A ideia de não passar uma vida com uma pessoa ao nosso lado talvez ainda soe estranha a muitos, mas não a Marcela. “A monogamia desfavorece a autonomia sobre o nosso corpo e os nossos desejos”, defende.

Mas afinal, como se gerem várias relações ao mesmo tempo? Será que uma pessoa não-monogâmica o faz apenas para poder ter mais do que um parceiro em simultâneo? As respostas para estas perguntas são dadas por Marcela.
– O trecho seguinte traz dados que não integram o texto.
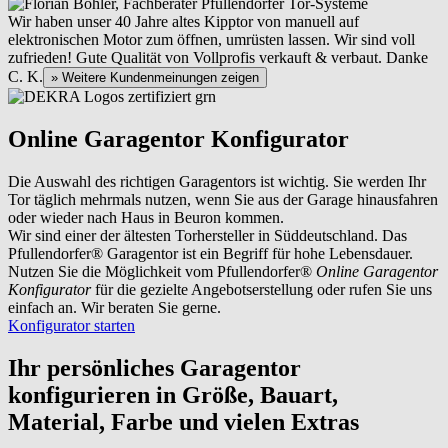
Wir haben unser 40 Jahre altes Kipptor von manuell auf
elektronischen Motor zum öffnen, umrüsten lassen. Wir sind voll
zufrieden! Gute Qualität von Vollprofis verkauft & verbaut. Danke
C. K.
» Weitere Kundenmeinungen zeigen
Online Garagentor Konfigurator
Die Auswahl des richtigen Garagentors ist wichtig. Sie werden Ihr
Tor täglich mehrmals nutzen, wenn Sie aus der Garage hinausfahren
oder wieder nach Haus in Beuron kommen.
Wir sind einer der ältesten Torhersteller in Süddeutschland. Das
Pfullendorfer® Garagentor ist ein Begriff für hohe Lebensdauer.
Nutzen Sie die Möglichkeit vom Pfullendorfer®
Online Garagentor
Konfigurator
für die gezielte Angebotserstellung oder rufen Sie uns
einfach an. Wir beraten Sie gerne.
Konfigurator starten
Ihr persönliches Garagentor
konfigurieren
in Größe, Bauart,
Material, Farbe und vielen Extras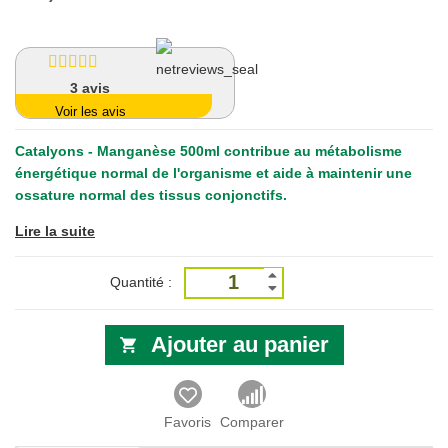
3
avis
Voir les avis
Catalyons - Manganèse 500ml
contribue au métabolisme
énergétique normal de l'organisme et aide à maintenir une
ossature normal des tissus conjonctifs.
Lire la suite
Quantité :
Ajouter au panier
Favoris
Comparer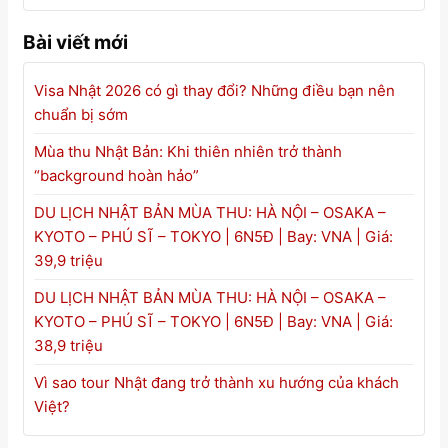
Bài viết mới
Visa Nhật 2026 có gì thay đổi? Những điều bạn nên
chuẩn bị sớm
Mùa thu Nhật Bản: Khi thiên nhiên trở thành
“background hoàn hảo”
DU LỊCH NHẬT BẢN MÙA THU: HÀ NỘI – OSAKA –
KYOTO – PHÚ SĨ – TOKYO | 6N5Đ | Bay: VNA | Giá:
39,9 triệu
DU LỊCH NHẬT BẢN MÙA THU: HÀ NỘI – OSAKA –
KYOTO – PHÚ SĨ – TOKYO | 6N5Đ | Bay: VNA | Giá:
38,9 triệu
Vì sao tour Nhật đang trở thành xu hướng của khách
Việt?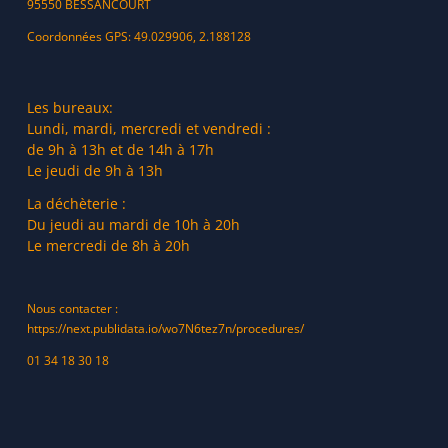
95550 BESSANCOURT
Coordonnées GPS: 49.029906, 2.188128
Les bureaux:
Lundi, mardi, mercredi et vendredi :
de 9h à 13h et de 14h à 17h
Le jeudi de 9h à 13h
La déchèterie :
Du jeudi au mardi de 10h à 20h
Le mercredi de 8h à 20h
Nous contacter :
https://next.publidata.io/wo7N6tez7n/procedures/
01 34 18 30 18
Na verdade, conforme nos diz, a não-monogamia é também um posicionamento e uma forma de encarar a nossa vida pessoal, sem ser necessária a existência de diversas relações paralelas. 

Existe ainda algum preconceito e desconfiança em relação à capacidade de educar uma criança neste registo. Marcela, tendo um filho, é capaz de desmistificar esta questão: “Quando pensamos em fazer as nossas relações em rede podemos viver de uma forma mais colaborativa, e a parentalidade em consequência torna-se mais leve”.

A discriminação é algo que não a assusta, muito pelo facto de falar abertamente sobre o tema há algum tempo. O seu grande objetivo passa por divulgar cada vez mais este conceito a quem ainda não o conhece. “Hoje em dia, uma em cada dez pessoas em Portugal sabe da existência da não-monogamia, e isso é um grande passo”, conclui Marcela.

Ao reconsiderar as normas sociais que moldam as relações humanas, destaca-se a necessidade de promover uma compreensão mais ampla e inclusiva das diversas formas de nos relacionarmos. Existe a urgência de uma sociedade que não apenas reconheça, mas também respeite a multiplicidade de escolhas relacionais. É essencial que haja uma maior preocupação e investimento na educação relacionada com o tema, construindo sociedades mais conscientes e capazes de aceitar o outro tal como é. Isto não só poderia reduzir estigmas e preconceitos, como também contribuir para o desenvolvimento de mentes mais inclusivas e abertas a todos os tipos de relacionamentos. 

O fundamental é que haja uma reflexão constante sobre o que faz sentido em termos relacionais para cada um de nós.